J’arrive à Montréal par le vol de Boston, sac à dos léger, cœur battant. Sandra m’ouvre la porte de la grande maison, sourire complice. ‘Le gymnase au sous-sol est prêt pour toi.’ Je hoche la tête, Anonyme dans l’ombre. Pas de nom vrai, pas d’histoires. Juste l’instant. Torse nu, il sort de la douche, jean usé sur les hanches. Ses yeux me scannent : plantureuse, courbes dansants, accent suave. Le sous-sol sent le métal des poids, le cuir du banc, l’humidité de juin. Je pose mon sac près de la garde-robe immense, débarras de fringues oubliées. Il traîne là, pieds nus sur le béton frais. ‘Andrea ?’ tente-t-il. Je souris sans répondre, ombre mouvante. Mon t-shirt colle à ma peau moite du voyage, soutif push-up tend mes nichons lourds. Je m’étire, arque le dos, laisse deviner mes fesses rebondies sous le legging. Il bande déjà, bosse dans le jean. Je décide : anonyme totale. Pas de passé, pas de futur. Juste sexe brut. Je m’approche du banc de musculation, cambre les reins, attrape une haltère légère. Mes seins ballottent, tétons durs percent le tissu. Son souffle s’accélère, il s’avance, main sur mon épaule. Chaleur de sa paume irradie. Je pivote, lèvres effleurent son torse. ‘Anonyme’, murmuré-je, voix rauque. Ses doigts glissent sous mon t-shirt, pincent un mamelon. Feu. Je gémis bas, pousse mon bassin contre sa queue dure.
Il me plaque contre le mur froid du sous-sol, bouche affamée sur mes lèvres. Langues s’entremêlent, salive chaude coule. Je défais son jean d’un geste sec, libère la bite raide, veines gonflées. ‘Suce-moi, Anonyme.’ Je m’agenouille sur le tapis moisi, béton dur sous les genoux. Sa queue emplit ma bouche, gland salé pulse sur ma langue. Je l’engloutis profond, gorge serrée, glotte qui cogne. Slurp bruyant, salive dégouline sur mes mentons. Ses mains dans mes cheveux roux, tirent fort. Je le pompe vorace, boules lourdes claquent mon visage. ‘Putain, ta bouche est un fourreau.’ Je relève les yeux, gourmande, crache sur la hampe luisante. Il me relève, arrache mon legging. Chatte trempée offerte, lèvres gonflées. Doigts en moi, crochètent G, jus gicle sur sa paume. Je râle, ongles dans son dos. Il me retourne, fesses écartées sur le banc. Langue dans ma raie, lèche mon trou plissé. Pouce pénètre, lubrifie. ‘Baise mon cul, inconnu.’ Gland pousse, sphincter résiste puis cède. Déchirure brûlante, plaisir viscéral. Il ramone, couilles giflent mes cuisses. Claquements humides emplissent le gymnase. Je cambre, pousse en arrière, anus serré avale sa queue entière. Orgasme monte, chatte vide palpite. Il sort, enfonce en chatte d’un coup sec. Pilonnade féroce, seins secoués ballotent. ‘Jouis, salope anonyme !’ Je hurle, spasme violent, cyprine inonde ses couilles. Il grogne, jets chauds inondent mon cul. Sperme coule tiède sur mes cuisses tremblantes. Souffles courts, sueur colle nos peaux.

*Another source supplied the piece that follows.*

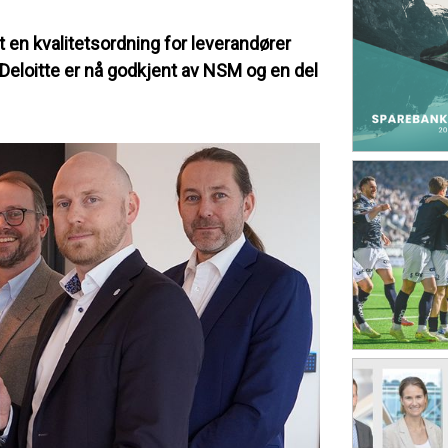
en kvalitetsordning for leverandører
 Deloitte er nå godkjent av NSM og en del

L’approche dans l’ombre du sous-sol
Corps rompus, il s’effondre sur le banc. Je me relève, jambes flageolantes, essuie ma chatte d’un revers. Pas un mot. J’enfile legging vite fait, t-shirt froissé. Sac ramassé, je grimpe l’escalier sans bruit. Sandra dort en haut, Marianne aussi. Porte claque doux dans la nuit humide de Montréal. Rue déserte, néons flous. Je disparais, ombre dans la ville. Inconnue redevenue étrangère. Plaisir gravé dans la chair, mais traces effacées. Juste l’instant, brut et fugace.